When most people think of beaches in Rio, images of the beautiful Copacabana or a sunset in Ipanema usually come to mind. But a few miles from these icons of Brazilian landscape sits an artificial lake not far from a polluted beach.
Piscinão de Ramos, or “big pool of Ramos”, is where thousands of people who live in the surrounding favelas, or slums, of Rio choose to go every summer. Julio Bittencourt, a young Brazilian photographer, was fascinated by its uniqueness. Over the last three years, he photographed the beach-goers of Ramos and was received with curious gazes and smiles.

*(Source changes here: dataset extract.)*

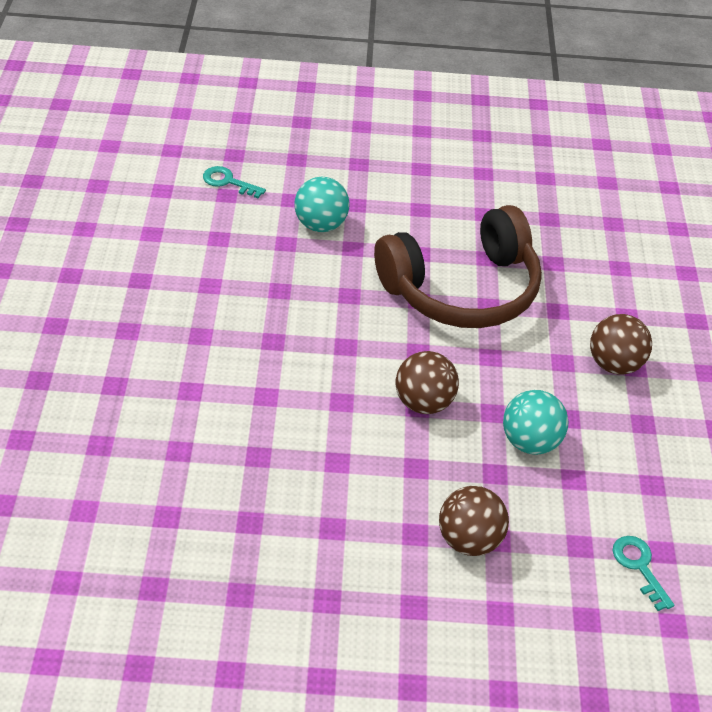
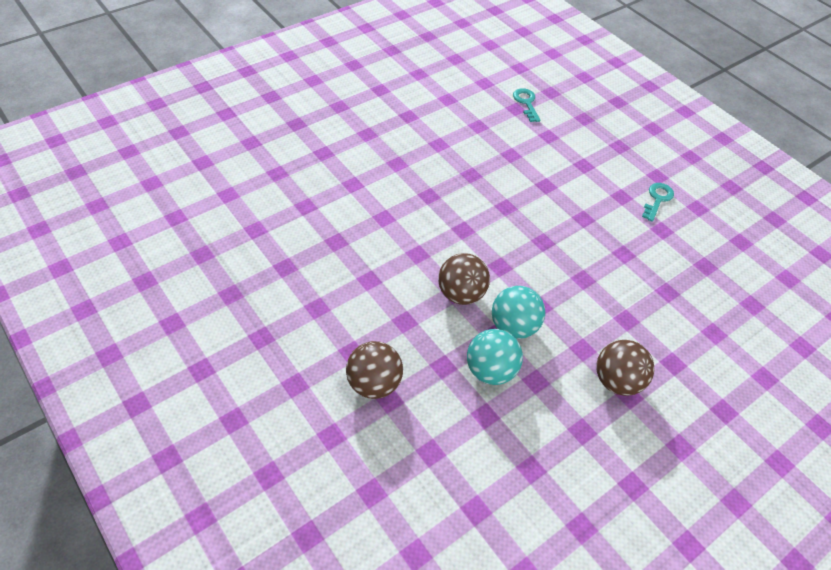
camera: 50 degrees right, 5 degrees up
(321, 225) = (545, 160): turquoise ball -> turquoise ball (513, 327)
(462, 289) = (579, 257): brown headphones -> none
(639, 567) = (447, 502): turquoise key -> turquoise key (657, 199)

“There are certain things that you only see in beaches in Brazil,” says Bittencourt. “Cariocas (locals of Rio) have a very special humor, very unique. I think all the humor and irony involved in the images are probably the most ‘Rio’ part of the work. It’s there all the time and you’re just struck by it every time you go there.”
The simplicity of life also caught Bittencourt’s attention. “Most of those people live their everyday lives with very little,” he says. But when they’re in Ramos, “they can forget about work and their problems. It makes you think how small your own problems are.”
Bittencourt’s work entitled “Ramos” will be exhibited from Sept. 21 to Jan. 28, 2011 at 1500 Gallery in New York, which exclusively features work by Brazilian photographers.